On November 12, the Safe Streets and Communities Act went into effect. The Act is basically an omnibus crime bill combining eight formerly separate bills covering everything from protecting youth from sexual predation to discontinuing pardons for serious crimes to protecting vulnerable foreign nationals from trafficking and exploitation.

Also included in the legislation are mandatory minimum sentences for drug crime. I've written before on how I feel about the drug laws in Canada and I am not a fan of these new provisions either.

We do not live in a black and white world. This is why we have judges and this is why we give judges discretion to deal with issues in all the shades of grey that make up the world of criminal activity.

As I've also written before, there are various goals of sentencing, the least effective of which, for purposes of preventing crime, is punishment.

As an aside, I am not always opposed to mandatory minimum sentences. For particularly egregious offences, murder, sexual predation etc., punishment is, in my opinion, a legitimate justification for severe penalties.
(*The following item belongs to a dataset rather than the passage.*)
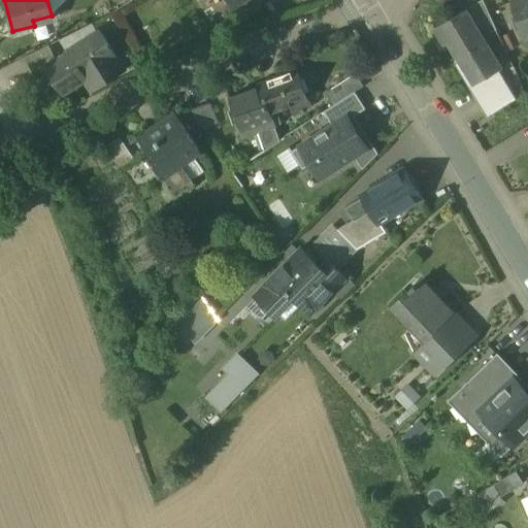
[(483,0),(469,8),(486,36),(496,30),(483,0)]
For drug offences, however, particularly Schedule II drugs (i.e., marijuana), I think it is wrong-headed. We need to trust our judges.
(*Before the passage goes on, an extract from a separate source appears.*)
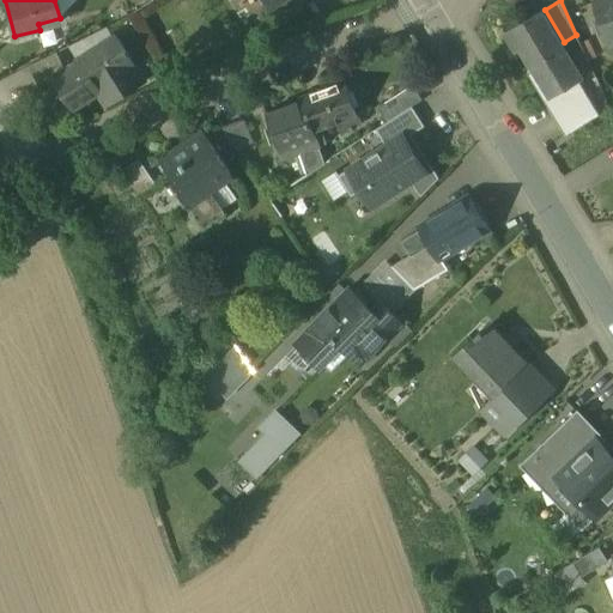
[(612,0),(604,0),(593,4),(606,47),(612,43),(612,0)]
You don't get to be a judge by thinking, 'yeah, you know, I think I might like to try my hand at that.' These individuals, for the most part, are extremely qualified individuals, who are able to assess risk and make qualified decisions on a case-by-case basis.

Take the case of Brody Baumgartner. On January 17, Judge Ross Green ruled, based on evidence presented in a preliminary hearing, that the Crown had insufficient evidence to support a charge of trafficking. Had the judge found in favour of the Crown's position, Baumgartner would have faced a mandatory minimum penalty of two years in prison following changes to the Controlled Drugs and Substances Act passed in the Safe Streets and Communities Act.

There is a publication ban on the evidence, but having been privy to it myself, I believe it would have been a miscarriage of justice for him to face trafficking charges. Judge Green apparently agreed. But it could have happened and had he been convicted, the judge would not have had any discretion in sentencing.

And that's the point. The circumstances in these cases are complex and judges should have discretion. For example, the rules include aggravating circumstances that allow for strict sentences if the crime is committed for the benefit of organized crime, involves violence or involves a youth, among others.

Only a qualified person, taking into account the totality of the evidence, can make a proper decision with regard to sentencing. I submit this is not the role of Parliament and I suspect that mandatory minimum sentences might be unconstitutional.

Then there are the practical considerations. In a justice system already bulging at the seams of its capacity, these changes will undoubtedly lead to more trials generally and more trials by jury specifically.

If a defendant is facing the discretion of a judge, a plea bargain is often in their best interest and the public best interest. When that same person is facing a mandatory minimum sentence, he might as well take his chances with a jury.

The Crown is so convinced of this it has already committed an extra $6.5 million to accommodate the increase in trials.

This is what happens when a party governs on the basis of ideology rather than evidence. We should be focussed on preventing crime not punishing people after the fact.